* _What this task involves_
Retype every line of text from all the rows below with no changes, and leave the pictures out of your answer.

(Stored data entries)
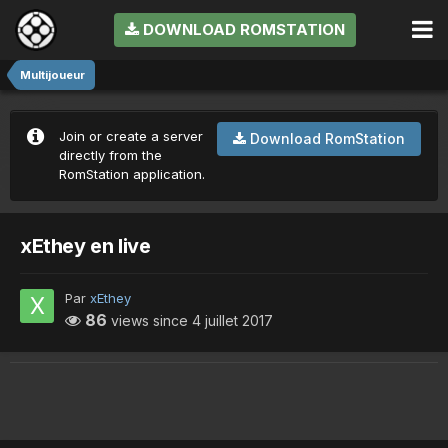
DOWNLOAD ROMSTATION
Multijoueur
Join or create a server
Download RomStation
directly from the
RomStation application.
xEthey en live
Par
xEthey
86
views since
4 juillet 2017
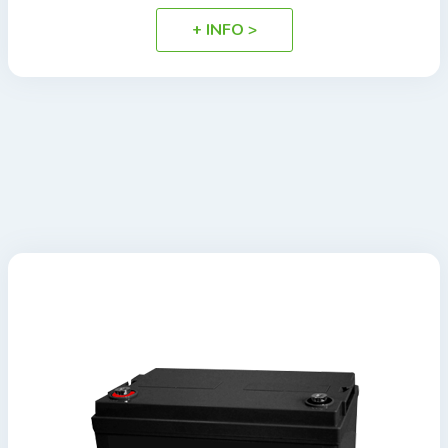
+ INFO >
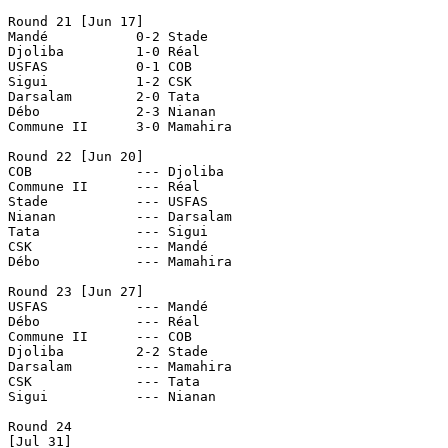
Round 21 [Jun 17]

* _Solution below_
DOWNLOAD ROMSTATION
Multijoueur
Join or create a server
Download RomStation
directly from the
RomStation application.
xEthey en live
Par
xEthey
86
views since
4 juillet 2017
+ INFO >
Round 21 [Jun 17]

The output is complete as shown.